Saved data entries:

──────────────────────────────

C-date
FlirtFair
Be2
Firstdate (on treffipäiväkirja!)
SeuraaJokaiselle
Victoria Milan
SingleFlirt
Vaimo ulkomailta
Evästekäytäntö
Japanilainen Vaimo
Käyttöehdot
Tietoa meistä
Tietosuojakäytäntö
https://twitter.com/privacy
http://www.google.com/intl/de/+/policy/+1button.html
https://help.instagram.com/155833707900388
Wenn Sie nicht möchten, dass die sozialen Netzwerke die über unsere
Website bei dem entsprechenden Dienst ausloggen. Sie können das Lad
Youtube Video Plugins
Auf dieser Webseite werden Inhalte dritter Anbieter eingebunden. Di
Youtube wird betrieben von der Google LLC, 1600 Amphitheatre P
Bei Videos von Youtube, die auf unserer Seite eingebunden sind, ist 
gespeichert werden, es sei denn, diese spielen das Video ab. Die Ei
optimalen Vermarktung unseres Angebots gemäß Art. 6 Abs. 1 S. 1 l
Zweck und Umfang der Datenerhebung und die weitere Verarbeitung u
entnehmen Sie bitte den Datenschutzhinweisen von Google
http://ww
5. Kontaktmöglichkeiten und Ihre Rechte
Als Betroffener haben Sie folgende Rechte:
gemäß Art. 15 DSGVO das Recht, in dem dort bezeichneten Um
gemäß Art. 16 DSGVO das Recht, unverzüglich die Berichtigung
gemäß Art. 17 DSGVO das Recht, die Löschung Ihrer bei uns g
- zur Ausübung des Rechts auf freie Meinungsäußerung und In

──────────────────────────────

● **YOUR OBJECTIVE**
Transcribe the lines of the items verbatim, starting at the very first line and ending with the line that contains "optimalen Vermarktung unseres". Include both the first line and that final line.

● **RESULT**
C-date
FlirtFair
Be2
Firstdate (on treffipäiväkirja!)
SeuraaJokaiselle
Victoria Milan
SingleFlirt
Vaimo ulkomailta
Evästekäytäntö
Japanilainen Vaimo
Käyttöehdot
Tietoa meistä
Tietosuojakäytäntö
https://twitter.com/privacy
http://www.google.com/intl/de/+/policy/+1button.html
https://help.instagram.com/155833707900388
Wenn Sie nicht möchten, dass die sozialen Netzwerke die über unsere
Website bei dem entsprechenden Dienst ausloggen. Sie können das Lad
Youtube Video Plugins
Auf dieser Webseite werden Inhalte dritter Anbieter eingebunden. Di
Youtube wird betrieben von der Google LLC, 1600 Amphitheatre P
Bei Videos von Youtube, die auf unserer Seite eingebunden sind, ist 
gespeichert werden, es sei denn, diese spielen das Video ab. Die Ei
optimalen Vermarktung unseres Angebots gemäß Art. 6 Abs. 1 S. 1 l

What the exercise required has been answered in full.